Segundo dia do In-Comunicações 2018 promove bate-papo sobre marketing de influência

Por André Alcântara

Foto: Pedro Ramos

O segundo dia da quinta edição do In-Comunicações apresentou na tarde desta quarta-feira, 28, um bate-papo sobre marketing de influência em Aracaju e Sergipe, com convidadas atuantes na área, estudantes da Universidade Federal de Sergipe (UFS) e visitantes. A atividade do evento de comunicação promovido pelo Departamento de Comunicação Social (DCOS) foi ministrada pelas produtoras de conteúdo para mídias sociais Isabele Ribeiro, Luiza Allan e Karly Marques, que falaram sobre seus desafios e dicas para aqueles que querem seguir no ramo.

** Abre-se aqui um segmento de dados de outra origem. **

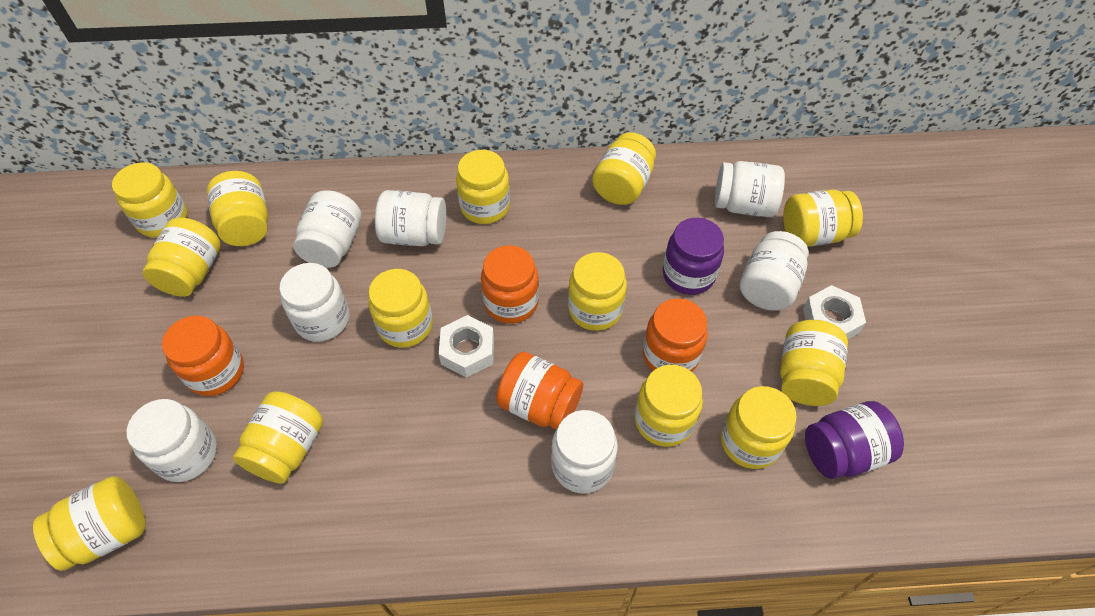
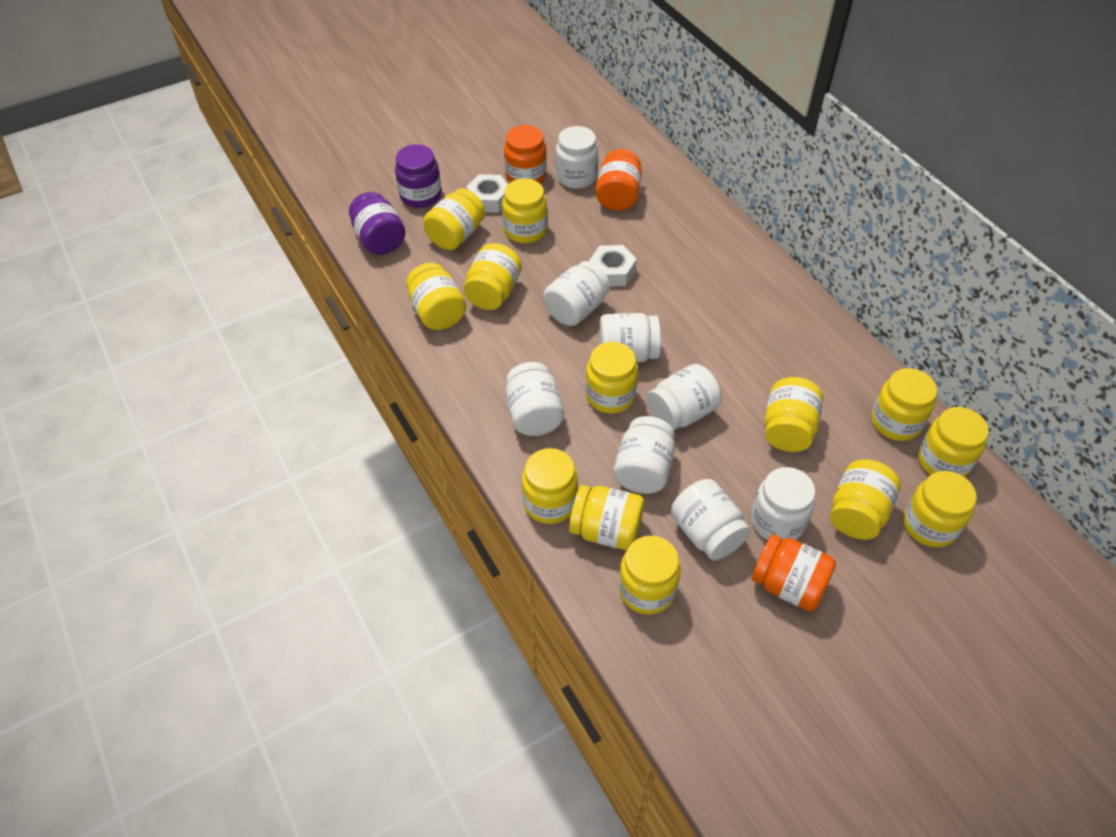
orange jar: 4 -> 3
white jar: 7 -> 8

Segundo Karly Marques (@karlymarquess), que é fotógrafa e influenciadora digital, marketing de influência é a forma como ela pode vender a sua imagem e a imagem do produto na internet e que executar esse trabalho em Sergipe não tem sido fácil, devido a questões que envolvem até mesmo a segurança.

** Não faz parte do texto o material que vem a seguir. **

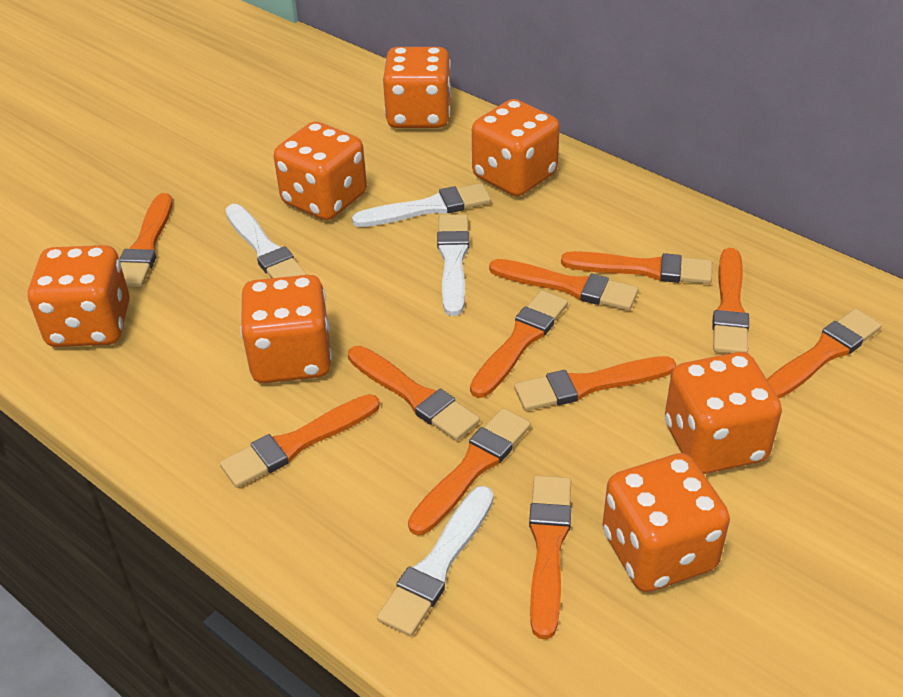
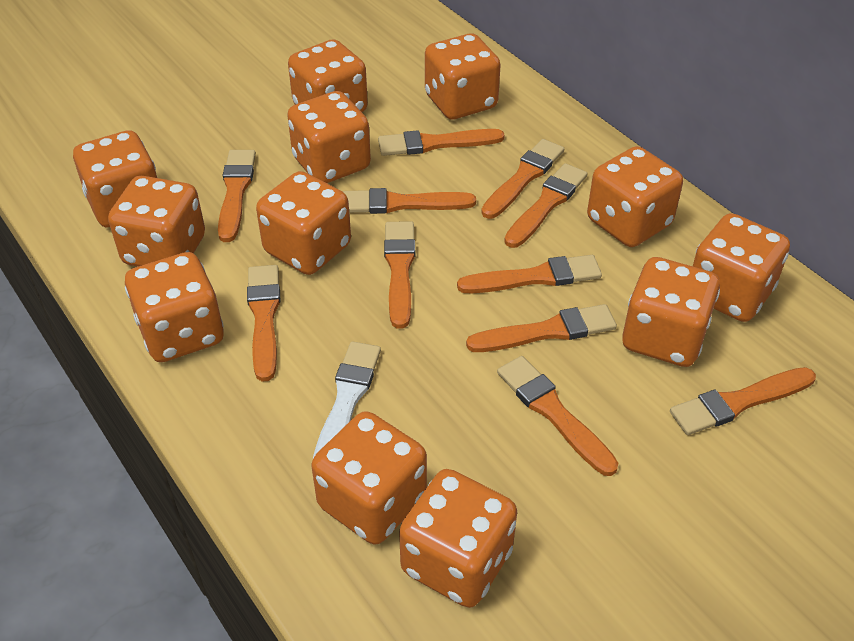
orange dice: 7 -> 12
white brush: 4 -> 1

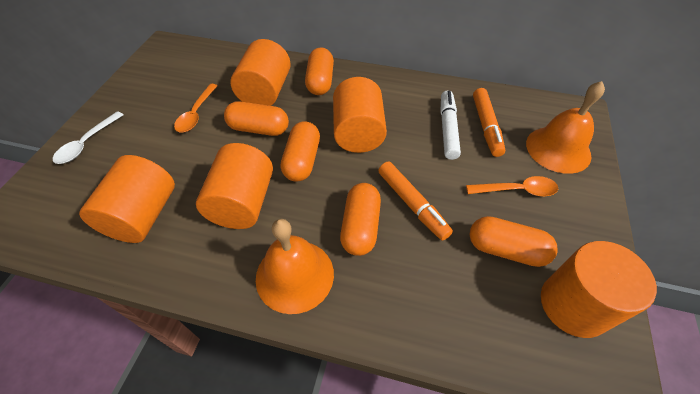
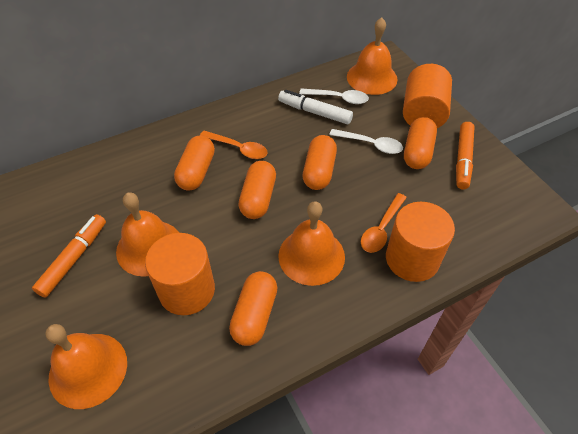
orange bell: 2 -> 4
orange cylinder: 5 -> 3
white spoon: 1 -> 2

Do meu ponto de vista, marketing de influência é o modo como posiciono minha ideia e vendo a imagem de modo que as pessoas entendam o que quero passar. Entretanto, fazer isso aqui em Sergipe está cada vez mais difícil, já que faço vídeos de fotografia na prática e toda a produção do meu conteúdo é externa”, pontuou.

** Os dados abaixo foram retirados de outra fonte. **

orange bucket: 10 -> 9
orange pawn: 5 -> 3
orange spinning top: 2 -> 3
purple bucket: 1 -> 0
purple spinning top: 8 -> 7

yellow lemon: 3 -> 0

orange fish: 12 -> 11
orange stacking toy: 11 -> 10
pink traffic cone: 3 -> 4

A arquiteta, modelo e criadora de conteúdo digital Isabele Ribeiro (@isabeleribeiro), afirmou durante a conversa que o fato de Aracaju ser uma capital pequena em relação a outras como São Paulo e Rio de Janeiro é ótimo para a exploração de nichos. “A gente tem tudo na mão. Todo mundo conhece todo mundo e temos uma cidade onde tudo fica a cinco minutos, é funcional para quem quer fazer dar certo. Se você fizer com dedicação, em qualquer nicho terá sucesso. A internet é uma ferramenta barata, simples, e se usada com responsabilidade, fechou, não tem erro”, destacou.

Foto: Pedro Ramos

Luiza Allan, consultora vegana criadora do perfil @naocomosoalface no Instagram, falou sobre como começar a atuar na área, afirmando que é possível começar a produzir para redes sociais sem possuir equipamentos técnicos caros. “As pessoas querem começar a produzir conteúdo, mas não sabem como, acham que só com uma câmera cara vai conseguir fazer isso, mas não é bem assim. Eu por exemplo, não tenho câmera, tenho um celular e quando comecei tinha um aparelho inferior aos de mercado, mas desde então tenho estudado sobre fotografia feita com celular, porque é o recurso que tenho. Então tudo o que você tem, com a possibilidade que você tem, dá para fazer muitas coisas”, frisou.

A consultora vegana, afirmou ainda que tudo depende do seu propósito. “Quando se tem um ideal, tudo fica mais fácil de executar, porque você vai ter mais forças de fazer aquilo, vai passar a verdade, com amor e as pessoas vão perceber isso”, finalizou.

A edição 2018 do In-Comunicações vai até a próxima sexta-feira, 30, com oficina de quadrinhos do ilustrador Éff, um bate-papo sobre os bastidores do jornalismo esportivo com o ex-aluno da UFS e repórter da TV Globo Ben-Hur Correia e uma palestra sobre cinema e favela com Tiago Gomes, do Canal Futura.